= Beginning of Section =

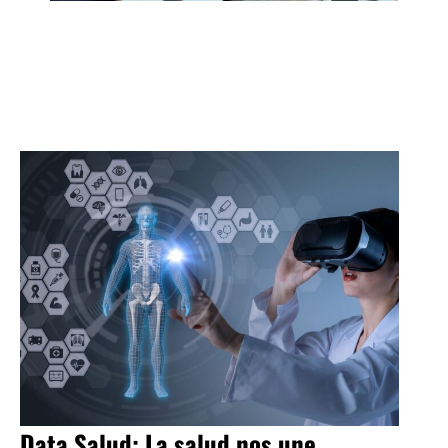
Data Salud: La salud nos une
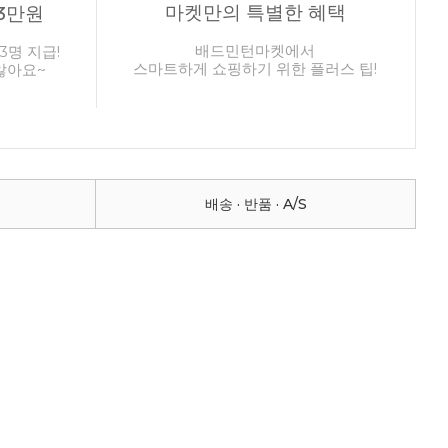
마켓만의 특별한 혜택
3만원
배드민턴마켓에서
3명 지급!
스마트하게 쇼핑하기 위한 플러스 팁!
않아요~
배송 · 반품 · A/S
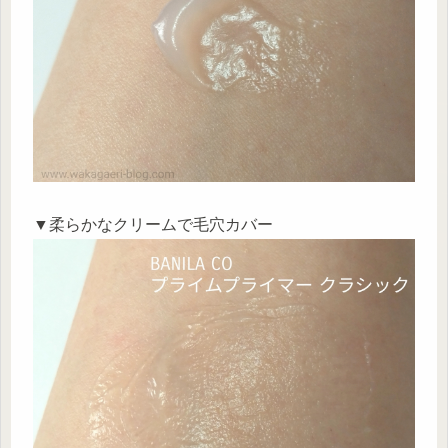
▼柔らかなクリームで毛穴カバー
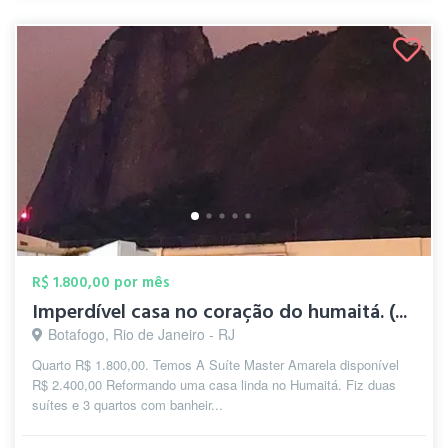
R$ 1.800,00 por mês
Imperdível casa no coração do humaitá. (...
Botafogo, Rio de Janeiro - RJ
Quarto R$ 1.800,00. Temos A Suíte Master Amarela disponível
R$ 2.400,00 Reformando uma casa linda no Humaitá. Fiz duas
suítes e 3 quartos com banheir...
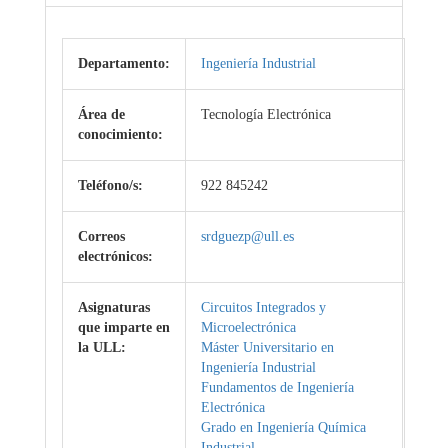
Departamento:
Ingeniería Industrial
Área de
Tecnología Electrónica
conocimiento:
Teléfono/s:
922 845242
Correos
srdguezp@ull.es
electrónicos:
Asignaturas
Circuitos Integrados y
que imparte en
Microelectrónica
la ULL:
Máster Universitario en
Ingeniería Industrial
Fundamentos de Ingeniería
Electrónica
Grado en Ingeniería Química
Industrial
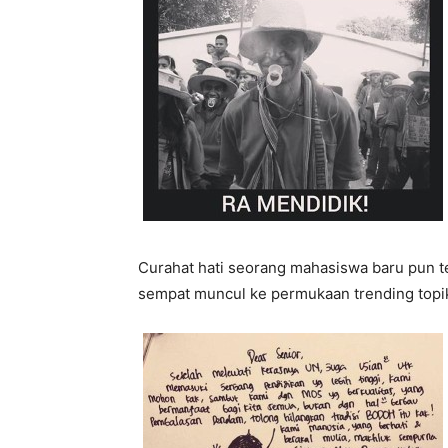
Curahat hati seorang mahasiswa baru pun
sempat muncul ke permukaan trending topi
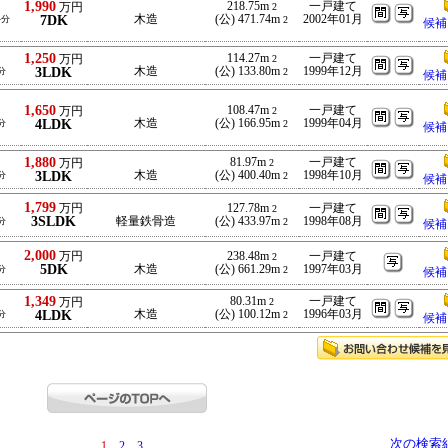
1,990
218.75m
一戸建て
万円
2
7DK
木造
(公) 471.74m
2002年01月
-分
2
候補
1,250
114.27m
一戸建て
万円
2
3LDK
木造
(公) 133.80m
1999年12月
分
2
候補
1,650
108.47m
一戸建て
万円
2
4LDK
木造
(公) 166.95m
1999年04月
分
2
候補
1,880
81.97m
一戸建て
万円
2
3LDK
木造
(公) 400.40m
1998年10月
分
2
候補
1,799
万円
127.78m
一戸建て
2
3SLDK
軽量鉄骨造
(公) 433.97m
1998年08月
分
2
候補
2,000
万円
238.48m
一戸建て
2
5DK
木造
(公) 661.29m
1997年03月
分
2
候補
1,349
80.31m
一戸建て
万円
2
4LDK
木造
(公) 100.12m
1996年03月
分
2
候補
次の検索
1
2
3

= End of Section =

Rewrite the text of all the records above with every occurrence of "木造" replaced by "鉄筋コンクリート造", leaving everything else unchanged and omitting the pictures.

Your response:
Data Salud: La salud nos une
마켓만의 특별한 혜택
3만원
배드민턴마켓에서
3명 지급!
스마트하게 쇼핑하기 위한 플러스 팁!
않아요~
배송 · 반품 · A/S
▼柔らかなクリームで毛穴カバー
R$ 1.800,00 por mês
Imperdível casa no coração do humaitá. (...
Botafogo, Rio de Janeiro - RJ
Quarto R$ 1.800,00. Temos A Suíte Master Amarela disponível
R$ 2.400,00 Reformando uma casa linda no Humaitá. Fiz duas
suítes e 3 quartos com banheir...
Departamento:
Ingeniería Industrial
Área de
Tecnología Electrónica
conocimiento:
Teléfono/s:
922 845242
Correos
srdguezp@ull.es
electrónicos:
Asignaturas
Circuitos Integrados y
que imparte en
Microelectrónica
la ULL:
Máster Universitario en
Ingeniería Industrial
Fundamentos de Ingeniería
Electrónica
Grado en Ingeniería Química
Industrial
Curahat hati seorang mahasiswa baru pun
sempat muncul ke permukaan trending topi
1,990
218.75m
一戸建て
万円
2
7DK
鉄筋コンクリート造
(公) 471.74m
2002年01月
-分
2
候補
1,250
114.27m
一戸建て
万円
2
3LDK
鉄筋コンクリート造
(公) 133.80m
1999年12月
分
2
候補
1,650
108.47m
一戸建て
万円
2
4LDK
鉄筋コンクリート造
(公) 166.95m
1999年04月
分
2
候補
1,880
81.97m
一戸建て
万円
2
3LDK
鉄筋コンクリート造
(公) 400.40m
1998年10月
分
2
候補
1,799
万円
127.78m
一戸建て
2
3SLDK
軽量鉄骨造
(公) 433.97m
1998年08月
分
2
候補
2,000
万円
238.48m
一戸建て
2
5DK
鉄筋コンクリート造
(公) 661.29m
1997年03月
分
2
候補
1,349
80.31m
一戸建て
万円
2
4LDK
鉄筋コンクリート造
(公) 100.12m
1996年03月
分
2
候補
次の検索
1
2
3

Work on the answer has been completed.